Bill 66, Restoring Ontario’s Competitiveness Act, 2019 received Royal Assent (the process by which a bill becomes an act of Parliament and part of the law of Canada) on April 3, 2019.
This Act amends the Employment Standards Act, 2000 in the following ways:
What does this mean?
Previously, if the Director provided approval for an Employer to enter into an averaging agreement with its Employees, and the Employer did so, then the Employer could average the hours of work an Employee worked in a two week period to determine the amount of overtime to pay.

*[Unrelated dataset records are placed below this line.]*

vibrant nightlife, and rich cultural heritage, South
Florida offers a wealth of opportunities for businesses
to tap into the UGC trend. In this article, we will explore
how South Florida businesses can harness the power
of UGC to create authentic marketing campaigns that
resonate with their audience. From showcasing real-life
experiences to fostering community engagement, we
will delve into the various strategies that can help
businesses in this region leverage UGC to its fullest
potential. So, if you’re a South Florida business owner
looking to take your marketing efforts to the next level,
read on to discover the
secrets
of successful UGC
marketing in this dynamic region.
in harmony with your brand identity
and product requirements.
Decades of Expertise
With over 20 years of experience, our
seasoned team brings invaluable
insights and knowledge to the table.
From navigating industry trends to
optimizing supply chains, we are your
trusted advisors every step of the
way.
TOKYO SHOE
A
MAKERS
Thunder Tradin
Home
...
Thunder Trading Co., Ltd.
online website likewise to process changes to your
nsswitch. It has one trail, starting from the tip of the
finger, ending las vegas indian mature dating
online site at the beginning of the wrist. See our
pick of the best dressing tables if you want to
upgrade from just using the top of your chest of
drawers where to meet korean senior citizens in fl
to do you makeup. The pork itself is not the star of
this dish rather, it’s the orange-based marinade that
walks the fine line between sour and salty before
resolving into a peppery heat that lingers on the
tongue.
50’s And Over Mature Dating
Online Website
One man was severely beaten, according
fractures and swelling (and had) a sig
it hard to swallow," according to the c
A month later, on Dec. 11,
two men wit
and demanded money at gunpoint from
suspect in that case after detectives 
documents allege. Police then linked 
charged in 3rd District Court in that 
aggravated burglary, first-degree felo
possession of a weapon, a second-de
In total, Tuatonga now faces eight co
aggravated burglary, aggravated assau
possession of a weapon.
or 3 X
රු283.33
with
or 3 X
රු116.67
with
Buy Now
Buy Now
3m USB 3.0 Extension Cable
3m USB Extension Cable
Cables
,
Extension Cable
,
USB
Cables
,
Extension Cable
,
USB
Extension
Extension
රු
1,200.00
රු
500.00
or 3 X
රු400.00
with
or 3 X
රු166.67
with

Now an Employer can enter into an averaging agreement with its Employees with no need for Director approval. The averaging agreement can allow an Employer to take all the hours worked by an Employee over four weeks, divide it by four, and only pay overtime on the amount of hours worked by that Employee over and above the 48 hours per week.
Week 1 – worked 45 hours
Week 2 – worked 48 hours
Week 3 – worked 37 hours
Week 4 – worked 45 hours
Pursuant to the previous version of the ESA, if the Employer had the Director’s permission, and entered into an averaging agreement, the Employer would have to pay five hours of overtime for the first two weeks and no hours of overtime for the second two weeks:
Week One 45 hours + Week Two 48 hours = 93 hours
93 hours/2 = 46.5 average each for Week One and Week Two
Hours worked each Week 46.5 – Maximum hours allowed per week at regular pay 44 hours = 2.5 hours
2.5 hours of overtime for each of Week One and Week Two
= 5 hours total overtime to be paid
Week Three 37 hours + Week Four 45 hours = 82 hours
82 hours/2 = 41 average each for Week Three and Week Four 41 hours each week is less than the maximum hours allowed per week at regular pay 44 hours
= 0 hours total overtime to be paid
Now, if an Employer and an Employee enter into an averaging agreement pursuant to the new ESA amendments:
Week One 45 hours + Week Two 48 hours + Week Three 37 hours + Week Four 45 hours = 175 hours
175 hours/4 = 43.75 average each for all four weeks
Maximum hours allowed per week at regular pay 48 hours = 0 hours total overtime to be paid for the four weeks
What this means for Employees
Employers cannot force you to enter into an averaging agreement. If your Employer asks you to do so, make sure that you obtain legal advice before you agree to this. Your Employer may be asking you to reduce your pay a sufficient amount that it may be considered constructive dismissal. Make sure to explore all your options with an employment law lawyer.
What this means for Employers
This may be a way to reduce your overall labour costs; however, there may be unseen costs that a lawyer can explain to you. All Employers and Employees have an Employment Agreement, even if there is nothing in writing. You may be in breach of that Employment Agreement if you attempt to unilaterally have your Employees enter into an averaging agreement. There is the right way and the costly way of making changes to how and how much you pay your Employees. See a lawyer first before making any significant changes. An Employment lawyer can guide you through the process.
Also – your original Employment Agreements may have spelled out that the Employee is to work 44 hours before beginning to earn overtime pay. That Agreement still supersedes the new changes to the ESA and means you still have to pay overtime over and above the 44 hours per week. Speak to a lawyer if you need to amend any Employment Agreement so as to allow for a 48 hour work week before paying for overtime.
The foregoing should not be considered to be legal advice and should not be relied upon as such. Please consult a lawyer to get advice and an opinion on your unique circumstances.